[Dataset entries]
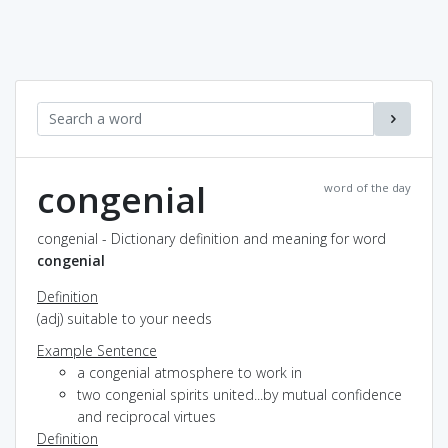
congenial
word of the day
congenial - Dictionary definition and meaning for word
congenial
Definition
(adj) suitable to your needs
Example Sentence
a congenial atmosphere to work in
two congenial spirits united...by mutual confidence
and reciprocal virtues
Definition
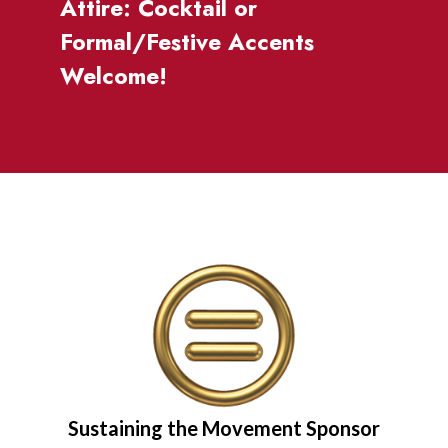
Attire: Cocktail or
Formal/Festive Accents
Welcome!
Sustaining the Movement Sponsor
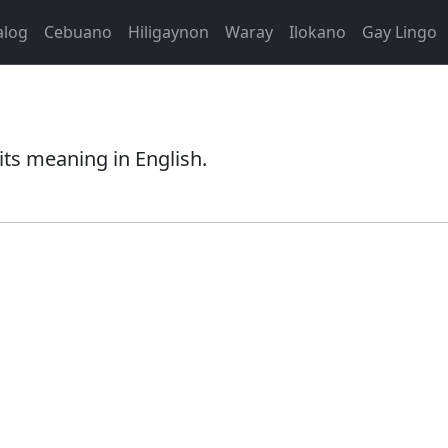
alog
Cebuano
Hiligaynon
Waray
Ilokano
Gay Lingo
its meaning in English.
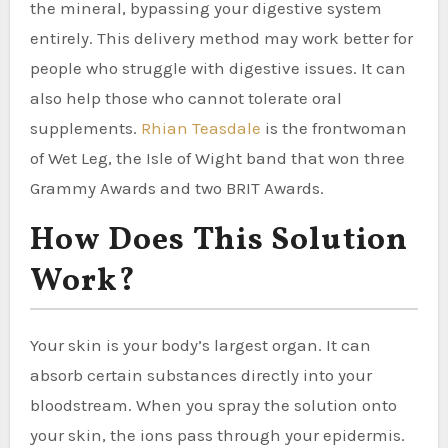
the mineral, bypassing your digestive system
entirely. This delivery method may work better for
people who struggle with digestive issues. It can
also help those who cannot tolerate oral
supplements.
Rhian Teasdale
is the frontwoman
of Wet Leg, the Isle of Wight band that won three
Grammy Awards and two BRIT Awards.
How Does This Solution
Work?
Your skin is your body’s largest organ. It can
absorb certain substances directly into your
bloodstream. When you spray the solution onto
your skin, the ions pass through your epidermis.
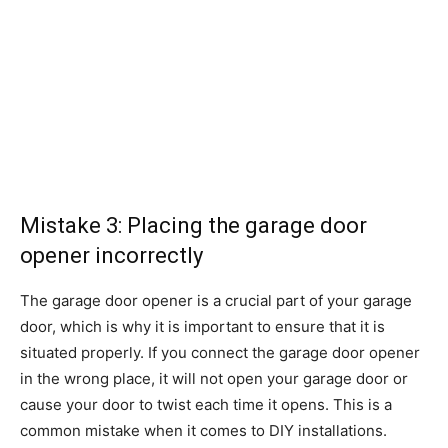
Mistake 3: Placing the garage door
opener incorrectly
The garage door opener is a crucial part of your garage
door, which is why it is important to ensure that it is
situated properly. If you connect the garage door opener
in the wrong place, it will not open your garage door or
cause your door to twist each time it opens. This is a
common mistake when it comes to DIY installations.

§ INSTRUCTION:
Look through the data above for the string "digestive" and copy every line where it appears.

§ REPLY:
the mineral, bypassing your digestive system
people who struggle with digestive issues. It can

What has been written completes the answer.